D’une société matriarcale à une ère dominée par les hommes
Dans d’autres versions modernes du conte, comme celle de Tanger, Lunja et le héros sont souvent dépeints sans lien de parenté pour éviter tout motif d’inceste. D’autres variantes donnent à Lunja le nom de Haina, en particulier la version de la tribu Imfedwaq. Cette narration inclut également des détails différents : Lunja est enlevée par un ogre masculin et se métamorphose en lévrier, tandis que le héros est englouti par un corbeau au lieu d’un aigle.
Dans les récits d’Oujda et des Beni Znassen, la famille de Lunja est décrite comme des nomades vivant sous des tentes, possédant également un champ de haricots. Le motif du champ de haricots sert de catalyseur, plaçant les nomades en confrontation directe avec l’ogresse, comme l’explique un chercheur spécialisé.
En Algérie, les versions de Kabylie commencent par le récit des deux hommes chassant en hiver. L’un d’eux exprime le désir d’épouser une femme à la peau aussi blanche que la neige et aux lèvres aussi rouges que le sang. Le second lui parle de la fille de l’ogresse, qui possède aussi de belles qualités.

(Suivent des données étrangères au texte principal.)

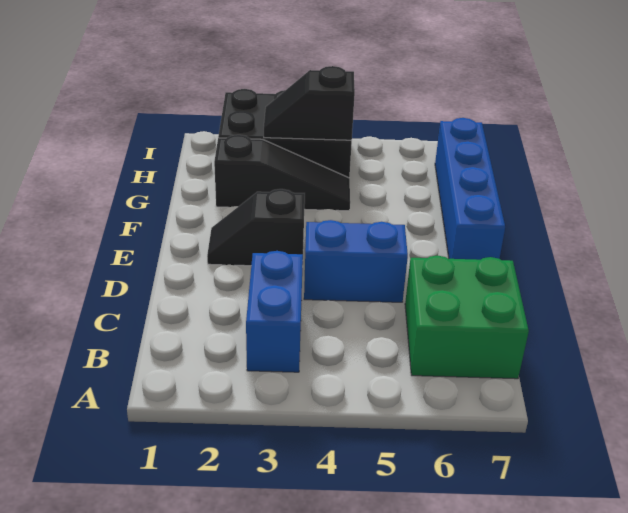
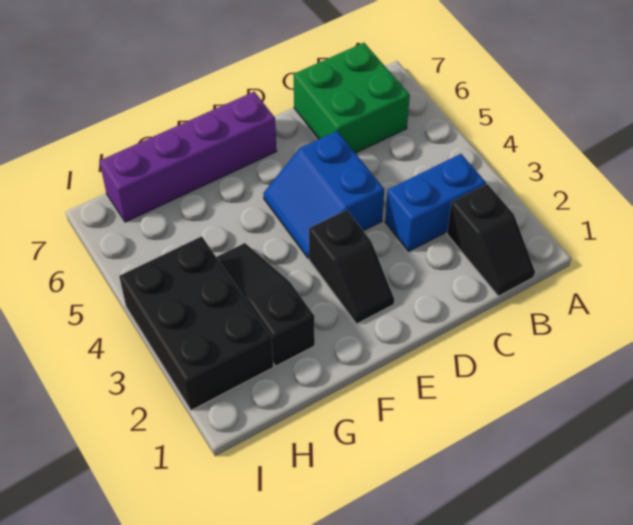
blue 1x4 brick [435,118,505,260] -> purple 1x4 brick [99,92,277,222]
black 1x2 slope [264,66,355,140] -> black 1x2 slope moved to [447,184,535,296]

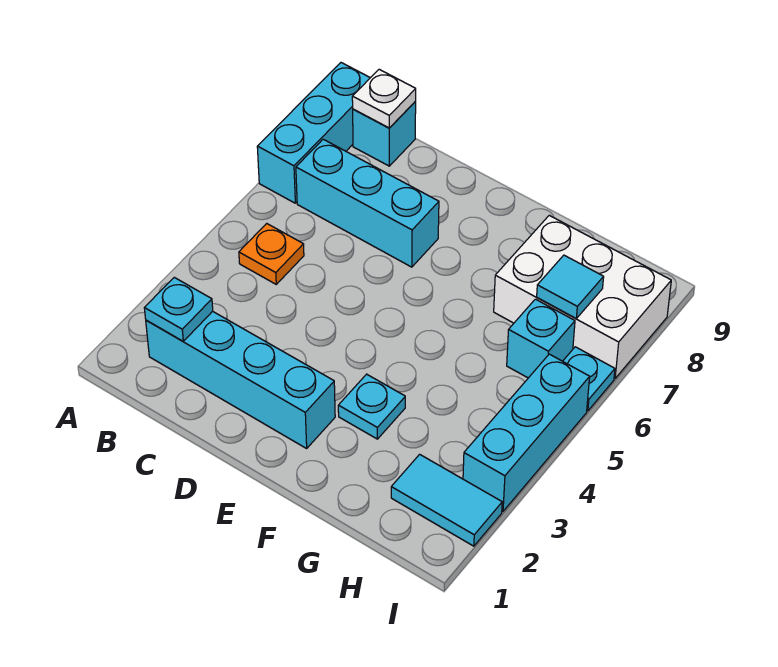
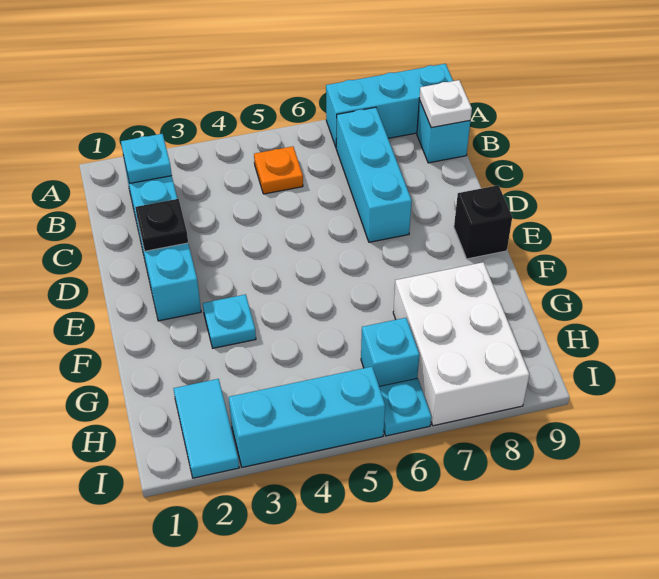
none -> black 1x1 plate [135,199,188,251]
none -> black 1x1 brick [454,185,512,259]
cyan 1x1 tile [537,255,604,318] -> none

D’autres versions algériennes dépeignent Lunja comme une femme d’une beauté captivante, semblable à une humaine, qui attire les hommes, princes et rois, mais les dévore pour rester fidèle à sa nature de monstre ogresse.
Dans les réflexions de Peyron, l’évolution de l’histoire, notamment chez les Ait Warayn, illustre un passage des sociétés anciennement matriarcales, honorant les déesses mères, vers des cultures patriarcales mettant l’accent sur la domination masculine. Les figures féminines de ce récit se distinguent par leur pouvoir décisionnel et leur sagesse, en particulier la vieille femme qui guide le héros dans sa quête.
Lunja, dans sa tentative de fuir le monstre, fait preuve d’une intelligence remarquable pour assurer leur évasion avec son frère. «Le protagoniste est une jeune fille, alors que la plupart des contes issus du contexte socioculturel maghrébin mettent en avant un garçon ou un homme en tant que héros», explique le chercheur français.
«Non seulement Lunja incarne l’héroïne, mais elle assume pleinement son statut, particulièrement en présence du héros masculin, notamment lorsqu’elle orchestre leur fuite de la caverne de l’ogresse. Une telle insistance sur la prédominance féminine suggère une origine très ancienne, peut-être même préhistorique, pour ce conte.»
Michael Peyron
Le conte peut également être interprété comme l’odyssée d’un jeune héros en quête de maturité. Que vous l’ayez entendu ou non auparavant, l’histoire de Lunja mérite d’être rappelée et peut-être racontée à nouveau à nos jeunes, comme un récit immuable du temps du soir.